Task to complete
Output only this range of the data below: the line that contains "142 83 134.51" through the final line, both ends included, each retyped exactly.

Dataset records
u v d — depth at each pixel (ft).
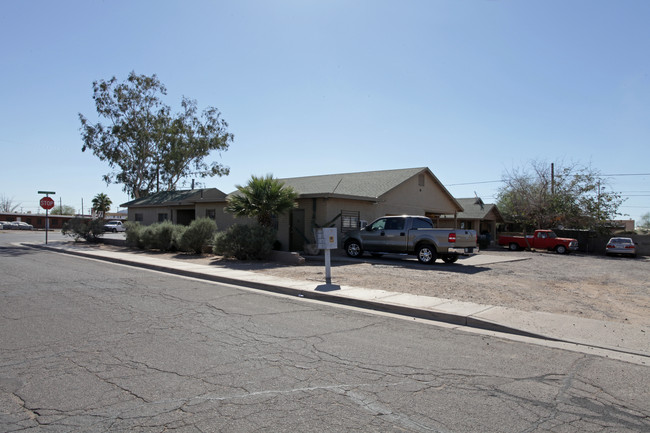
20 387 15.33
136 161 137.18
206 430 12.41
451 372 17.54
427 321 27.04
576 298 35.14
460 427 12.89
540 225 119.03
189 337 21.74
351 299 31.96
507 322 25.43
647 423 13.42
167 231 71.61
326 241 37.63
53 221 258.57
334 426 12.76
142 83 134.51
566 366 18.61
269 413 13.52
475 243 56.39
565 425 13.17
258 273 45.60
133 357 18.60
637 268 66.13
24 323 24.11
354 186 81.61
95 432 12.25
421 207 90.68
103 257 63.36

Solution for this task
142 83 134.51
566 366 18.61
269 413 13.52
475 243 56.39
565 425 13.17
258 273 45.60
133 357 18.60
637 268 66.13
24 323 24.11
354 186 81.61
95 432 12.25
421 207 90.68
103 257 63.36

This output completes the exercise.